> _PROBLEM DESCRIPTION_: Going line by line through the entries, count those containing "olarak" and state only the result.

> _DATA PROVIDED_:
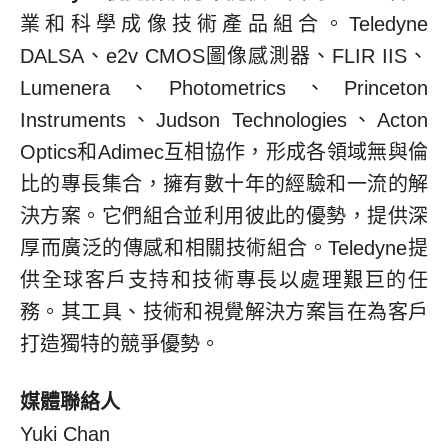
業和科學成像技術產品組合。Teledyne
DALSA、e2v CMOS圖像感測器、FLIR IIS、
Lumenera、Photometrics、Princeton
Instruments、Judson Technologies、Acton
Optics和Adimec互相協作，形成各領域無與倫
比的專長集合，擁有數十年的經驗和一流的解
決方案。它們組合並利用彼此的優勢，提供深
厚而廣泛的傳感和相關技術組合。Teledyne提
供全球客戶支持和技術專長以處理艱巨的任
務。其工具、技術和視覺解決方案旨在為客戶
打造獨特的競爭優勢。
媒體聯絡人
Yuki Chan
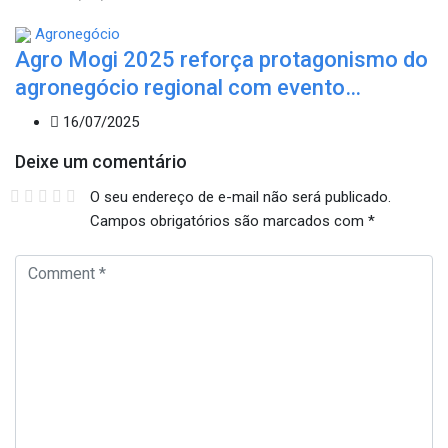
Agronegócio
Agro Mogi 2025 reforça protagonismo do
agronegócio regional com evento…
16/07/2025
Deixe um comentário
O seu endereço de e-mail não será publicado.
Campos obrigatórios são marcados com
*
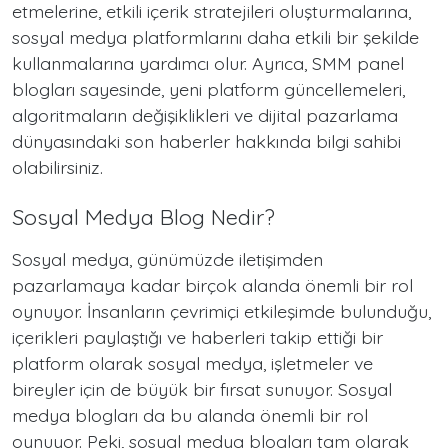
etmelerine, etkili içerik stratejileri oluşturmalarına,
sosyal medya platformlarını daha etkili bir şekilde
kullanmalarına yardımcı olur. Ayrıca, SMM panel
blogları sayesinde, yeni platform güncellemeleri,
algoritmaların değişiklikleri ve dijital pazarlama
dünyasındaki son haberler hakkında bilgi sahibi
olabilirsiniz.
Sosyal Medya Blog Nedir?
Sosyal medya, günümüzde iletişimden
pazarlamaya kadar birçok alanda önemli bir rol
oynuyor. İnsanların çevrimiçi etkileşimde bulunduğu,
içerikleri paylaştığı ve haberleri takip ettiği bir
platform olarak sosyal medya, işletmeler ve
bireyler için de büyük bir fırsat sunuyor. Sosyal
medya blogları da bu alanda önemli bir rol
oynuyor. Peki, sosyal medya blogları tam olarak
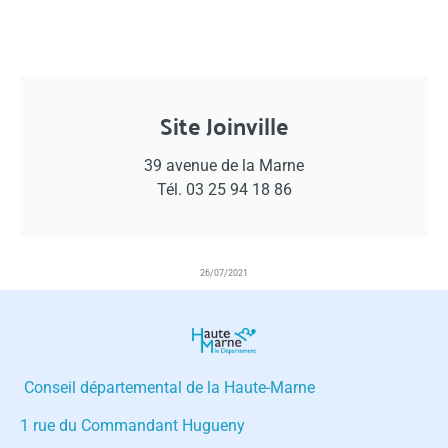
Site Joinville
39 avenue de la Marne
Tél. 03 25 94 18 86
26/07/2021
Conseil départemental de la Haute-Marne
1 rue du Commandant Hugueny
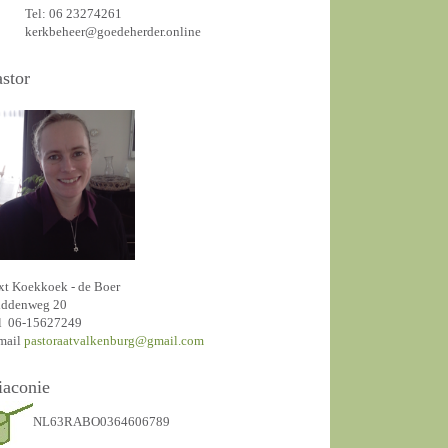
Tel: 06 23274261
kerkbeheer@goedeherder.online
astor
xt Koekkoek - de Boer
ddenweg 20
l 06-15627249
mail
pastoraatvalkenburg@gmail.com
iaconie
NL63RABO0364606789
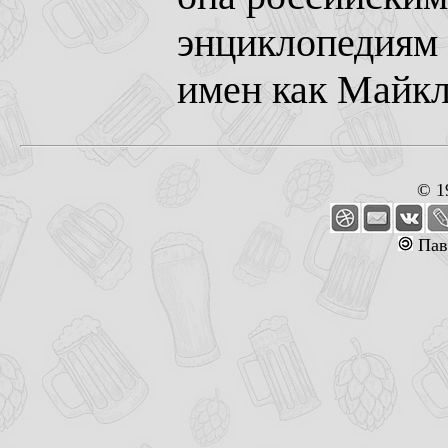
энциклопедиям 
имен как Майкл
© 1
Пав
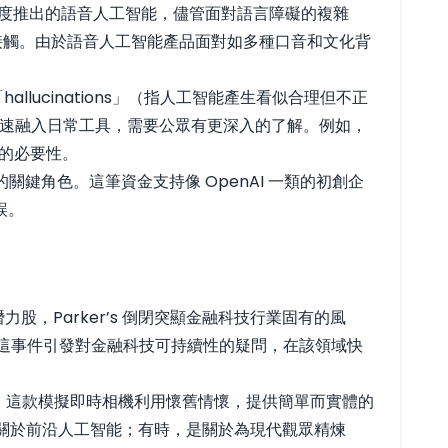
在印度推出的語音人工智能，儘管面對語言障礙的複雜
於接觸。由於語音人工智能產品面對如多種口音和文化背
allucinations」（指人工智能產生看似合理但不正
能快速融入日常工具，需要公眾有更深入的了解。例如，
展的必要性。
關鍵角色。這筆資金支持像 OpenAI 一類的初創企
誤。
股，Parker’s 倒閉突顯金融科技行業固有的風
警示故事。這事件引發對金融科技可持續性的疑問，在該領域快
攝影時代，這款模擬即時相機利用懷舊情懷，提供簡單而實體的
總是關於前沿人工智能；有時，是關於為現代觀眾精煉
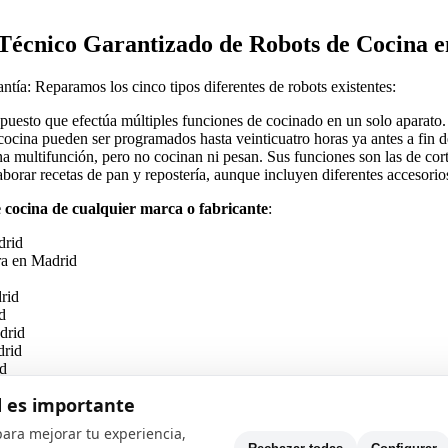
 Técnico Garantizado de Robots de Cocina 
ntía: Reparamos los cinco tipos diferentes de robots existentes:
 puesto que efectúa múltiples funciones de cocinado en un solo aparato.
cocina pueden ser programados hasta veinticuatro horas ya antes a fin d
na multifunción, pero no cocinan ni pesan. Sus funciones son las de cortar,
elaborar recetas de pan y repostería, aunque incluyen diferentes accesori
e cocina de cualquier marca o fabricante
:
drid
ra en Madrid
rid
d
drid
drid
id
d es importante
n Madrid
id
ara mejorar tu experiencia,
Madrid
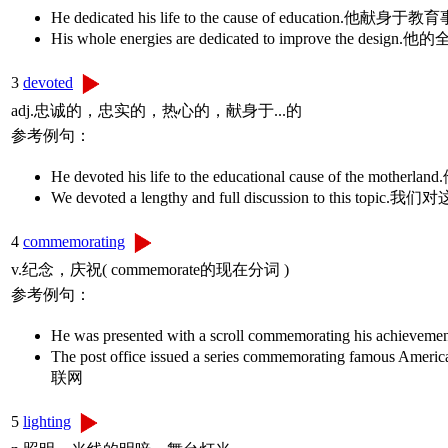
He dedicated his life to the cause of education.他献身
His whole energies are dedicated to improve t
3
devoted
adj.忠诚的，忠实的，热心的，献身于...的
参考例句：
He devoted his life to the educational cause of 
We devoted a lengthy and full discussion to t
4
commemorating
v.纪念，庆祝( commemorate的现在分词 )
参考例句：
He was presented with a scroll commemorat
The post office issued a series commemoratin
联网
5
lighting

> _TASK OUTPUT_: 2